• TASK TO COMPLETE
Please reproduce the entire listing exactly.
BEGIN
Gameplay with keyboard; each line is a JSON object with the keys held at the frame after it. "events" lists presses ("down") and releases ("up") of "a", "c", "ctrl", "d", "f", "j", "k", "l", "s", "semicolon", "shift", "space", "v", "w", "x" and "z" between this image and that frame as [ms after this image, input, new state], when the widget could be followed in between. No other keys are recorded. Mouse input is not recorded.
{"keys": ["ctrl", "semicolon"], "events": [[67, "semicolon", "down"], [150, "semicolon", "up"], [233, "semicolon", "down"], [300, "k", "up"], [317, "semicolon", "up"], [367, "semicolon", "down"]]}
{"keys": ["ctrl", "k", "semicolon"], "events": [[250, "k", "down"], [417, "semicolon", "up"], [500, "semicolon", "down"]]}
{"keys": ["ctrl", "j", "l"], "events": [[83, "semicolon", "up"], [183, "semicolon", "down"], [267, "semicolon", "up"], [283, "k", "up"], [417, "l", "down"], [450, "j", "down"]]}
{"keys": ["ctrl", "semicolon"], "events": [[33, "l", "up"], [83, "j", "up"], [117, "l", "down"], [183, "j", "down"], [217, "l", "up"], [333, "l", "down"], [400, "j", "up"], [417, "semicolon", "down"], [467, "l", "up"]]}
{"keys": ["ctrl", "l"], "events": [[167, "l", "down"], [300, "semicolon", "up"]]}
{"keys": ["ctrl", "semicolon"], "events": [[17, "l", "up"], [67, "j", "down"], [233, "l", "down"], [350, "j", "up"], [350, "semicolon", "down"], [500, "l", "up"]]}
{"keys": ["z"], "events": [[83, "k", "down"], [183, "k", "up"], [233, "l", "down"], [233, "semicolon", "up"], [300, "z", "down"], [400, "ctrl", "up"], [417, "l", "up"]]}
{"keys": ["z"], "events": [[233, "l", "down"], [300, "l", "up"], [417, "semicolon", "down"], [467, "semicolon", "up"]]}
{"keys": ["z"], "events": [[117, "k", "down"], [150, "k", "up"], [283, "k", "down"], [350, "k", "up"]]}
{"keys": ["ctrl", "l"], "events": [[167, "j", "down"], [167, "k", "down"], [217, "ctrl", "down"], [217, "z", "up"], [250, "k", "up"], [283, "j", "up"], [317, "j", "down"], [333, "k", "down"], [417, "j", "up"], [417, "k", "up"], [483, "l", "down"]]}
END
• EXERCISE ANSWER
Gameplay with keyboard; each line is a JSON object with the keys held at the frame after it. "events" lists presses ("down") and releases ("up") of "a", "c", "ctrl", "d", "f", "j", "k", "l", "s", "semicolon", "shift", "space", "v", "w", "x" and "z" between this image and that frame as [ms after this image, input, new state], when the widget could be followed in between. No other keys are recorded. Mouse input is not recorded.
{"keys": ["ctrl", "semicolon"], "events": [[67, "semicolon", "down"], [150, "semicolon", "up"], [233, "semicolon", "down"], [300, "k", "up"], [317, "semicolon", "up"], [367, "semicolon", "down"]]}
{"keys": ["ctrl", "k", "semicolon"], "events": [[250, "k", "down"], [417, "semicolon", "up"], [500, "semicolon", "down"]]}
{"keys": ["ctrl", "j", "l"], "events": [[83, "semicolon", "up"], [183, "semicolon", "down"], [267, "semicolon", "up"], [283, "k", "up"], [417, "l", "down"], [450, "j", "down"]]}
{"keys": ["ctrl", "semicolon"], "events": [[33, "l", "up"], [83, "j", "up"], [117, "l", "down"], [183, "j", "down"], [217, "l", "up"], [333, "l", "down"], [400, "j", "up"], [417, "semicolon", "down"], [467, "l", "up"]]}
{"keys": ["ctrl", "l"], "events": [[167, "l", "down"], [300, "semicolon", "up"]]}
{"keys": ["ctrl", "semicolon"], "events": [[17, "l", "up"], [67, "j", "down"], [233, "l", "down"], [350, "j", "up"], [350, "semicolon", "down"], [500, "l", "up"]]}
{"keys": ["z"], "events": [[83, "k", "down"], [183, "k", "up"], [233, "l", "down"], [233, "semicolon", "up"], [300, "z", "down"], [400, "ctrl", "up"], [417, "l", "up"]]}
{"keys": ["z"], "events": [[233, "l", "down"], [300, "l", "up"], [417, "semicolon", "down"], [467, "semicolon", "up"]]}
{"keys": ["z"], "events": [[117, "k", "down"], [150, "k", "up"], [283, "k", "down"], [350, "k", "up"]]}
{"keys": ["ctrl", "l"], "events": [[167, "j", "down"], [167, "k", "down"], [217, "ctrl", "down"], [217, "z", "up"], [250, "k", "up"], [283, "j", "up"], [317, "j", "down"], [333, "k", "down"], [417, "j", "up"], [417, "k", "up"], [483, "l", "down"]]}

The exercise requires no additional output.